David Smith and James Olley
24 Nov 2009


Jim Magilton believes Queens Park Rangers' future is secure even if chairman Flavio Briatore loses his bid to overturn his life ban from motor racing.

The QPR manager claims it will be "business as usual" whatever the result of Briatore's legal action against the FIA, which began in a French court today.

The former Renault boss is challenging the punishment he received from international motor sport's governing body for ordering his driver Nelson Piquet Jnr to crash in last year's Singapore Grand Prix.

If the Italian multi-millionaire loses his legal fight in Paris then he could fall victim to the Football League's "fit and proper persons' test".

That states no person can be a director if he is "banned from the administration of a sport by a sport's governing body".

There is serious concern among QPR fans that if the League ban Briatore from being chairman he could quit the club and billionaire co-owners Bernie Ecclestone, the Formula One commercial rights holder, and steel magnate Lakshmi Mittal may follow him out of Loftus Road.

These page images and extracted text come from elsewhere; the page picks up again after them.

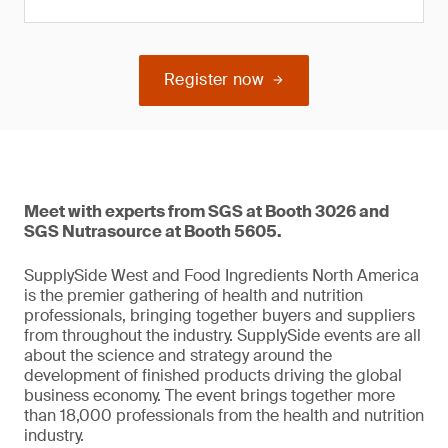
Register now
Meet with experts from SGS at Booth 3026 and
SGS Nutrasource at Booth 5605.
SupplySide West and Food Ingredients North America
is the premier gathering of health and nutrition
professionals, bringing together buyers and suppliers
from throughout the industry. SupplySide events are all
about the science and strategy around the
development of finished products driving the global
business economy. The event brings together more
than 18,000 professionals from the health and nutrition
industry.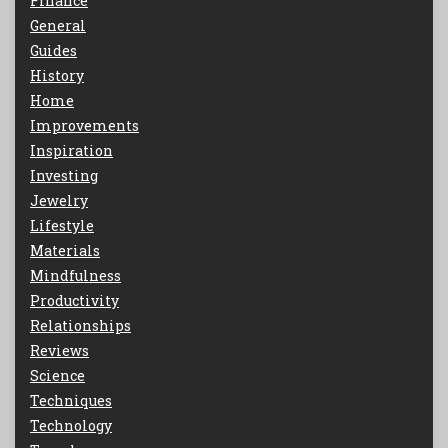
Finance
General
Guides
History
Home
Improvements
Inspiration
Investing
Jewelry
Lifestyle
Materials
Mindfulness
Productivity
Relationships
Reviews
Science
Techniques
Technology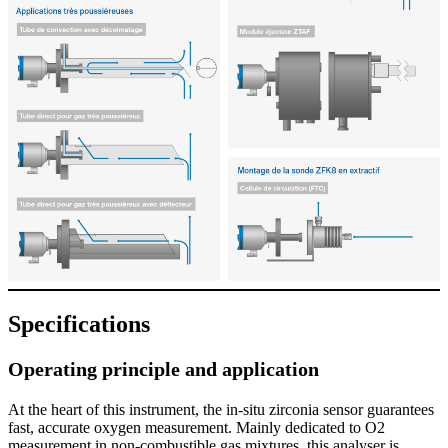
Specifications
Operating principle and application
At the heart of this instrument, the in-situ zirconia sensor guarantees
fast, accurate oxygen measurement. Mainly dedicated to O2
measurement in non-combustible gas mixtures, this analyser is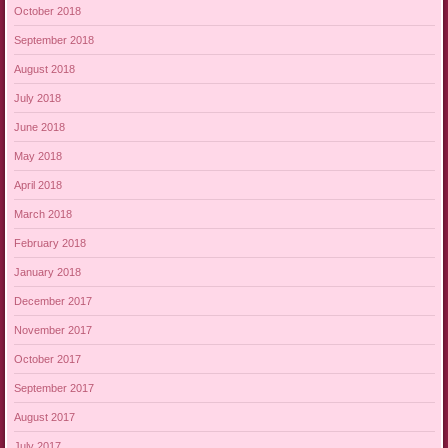
October 2018
September 2018
August 2018
July 2018
June 2018
May 2018
April 2018
March 2018
February 2018
January 2018
December 2017
November 2017
October 2017
September 2017
August 2017
July 2017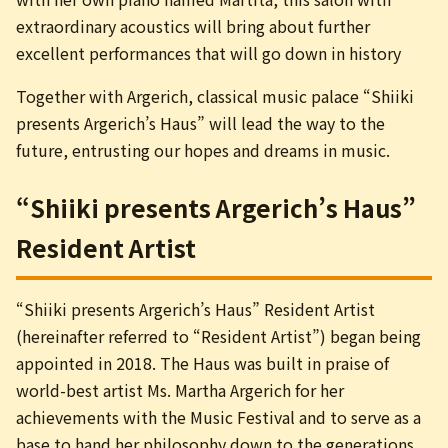
extraordinary acoustics will bring about further
excellent performances that will go down in history
Together with Argerich, classical music palace “Shiiki
presents Argerich’s Haus” will lead the way to the
future, entrusting our hopes and dreams in music.
“Shiiki presents Argerich’s Haus”
Resident Artist
“Shiiki presents Argerich’s Haus” Resident Artist
(hereinafter referred to “Resident Artist”) began being
appointed in 2018. The Haus was built in praise of
world-best artist Ms. Martha Argerich for her
achievements with the Music Festival and to serve as a
base to hand her philosophy down to the generations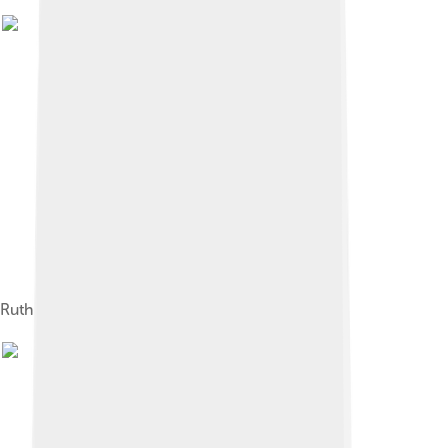
Ruth pitching for the Boston Red Sox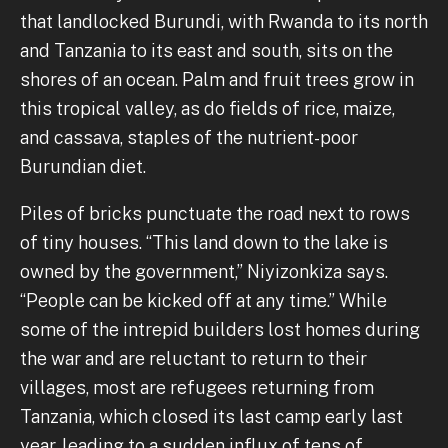
that landlocked Burundi, with Rwanda to its north
and Tanzania to its east and south, sits on the
shores of an ocean. Palm and fruit trees grow in
this tropical valley, as do fields of rice, maize,
and cassava, staples of the nutrient-poor
Burundian diet.
Piles of bricks punctuate the road next to rows
of tiny houses. “This land down to the lake is
owned by the government,” Niyizonkiza says.
“People can be kicked off at any time.” While
some of the intrepid builders lost homes during
the war and are reluctant to return to their
villages, most are refugees returning from
Tanzania, which closed its last camp early last
year, leading to a sudden influx of tens of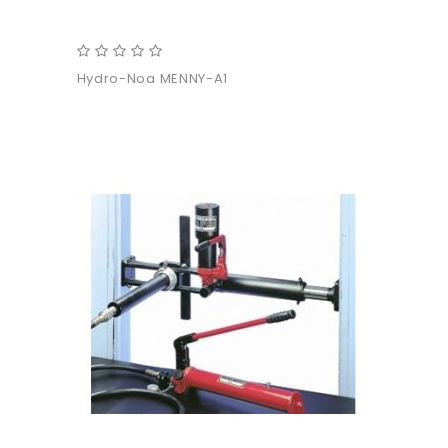
Hydro-Noa MENNY-A1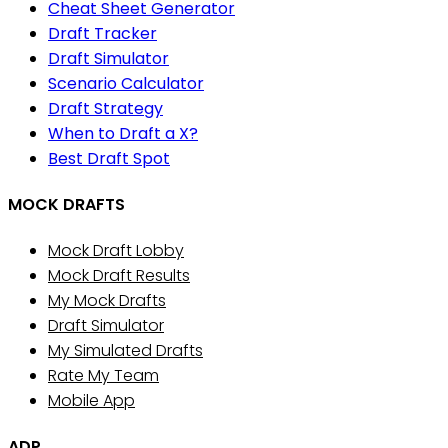
Cheat Sheet Generator
Draft Tracker
Draft Simulator
Scenario Calculator
Draft Strategy
When to Draft a X?
Best Draft Spot
MOCK DRAFTS
Mock Draft Lobby
Mock Draft Results
My Mock Drafts
Draft Simulator
My Simulated Drafts
Rate My Team
Mobile App
ADP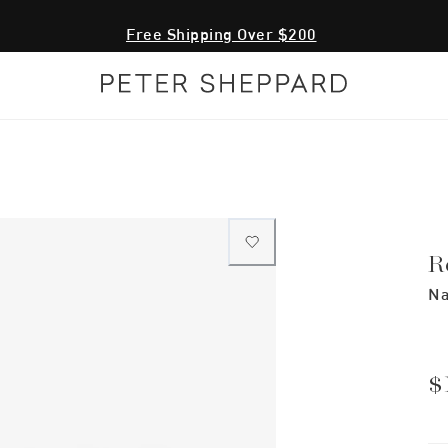
Free Shipping Over $200
R
Na
$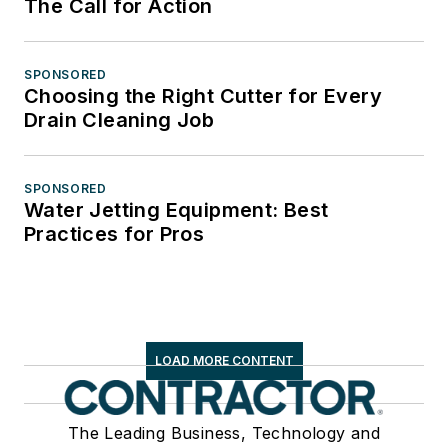
The Call for Action
SPONSORED
Choosing the Right Cutter for Every
Drain Cleaning Job
SPONSORED
Water Jetting Equipment: Best
Practices for Pros
LOAD MORE CONTENT
The Leading Business, Technology and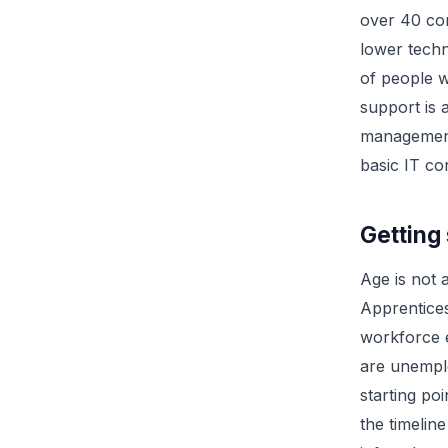
over 40 com
lower techn
of people 
support is 
management
basic IT co
Getting 
Age is not a
Apprentice
workforce e
are unemplo
starting po
the timeline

Against this background of uncertainty Magilton has guided QPR into the Championship play-off zone, and is insisting that he will not be distracted from his push for promotion.

The manager said: "Mr Briatore pays me to do my job which is to look after results on the pitch.

"What is happening with him at the moment is completely separate and I have been assured it is business as usual whatever happens.

"My own philosophy is about working with the players. I don't think we have seen the best of them yet so we are still very much a work in progress. I am very happy to do my job here and they let me get on with it.

"If I think we need strengthening in January, I will go to the board and Mr Briatore, who would generally help with these things."

Whether Briatore is still in a position to back Magilton after Christmas will depend on the validity of a number of allegations he has made against the FIA and which will be aired in a High Court in the French capital.

These include: the failure of the FIA to state the charges against him in advance; the lack of access to prosecution documents and to the key witness (Piquet); a lack of impartiality; secret negotiation of the final decision before the hearing; and the granting of selective immunities in order to build the prosecution case (in return for his testimony, Piquet was not punished).

Commenting on his ban, Briatore, who is also seeking almost £1million in compensation from the FIA, said: "This decision is a legal absurdity and I have every confidence that the French courts will resolve the matter justly and impartially."

Renault were given a suspended ban over the scandal but the French car company have yet to confirm whether they will continue in 2010 or follow Honda, Toyota and BMW out of the sport on grounds of cost-saving.

Pat Symonds, the team's former technical chief, was banned from Formula One for five years for his part in Crashgate.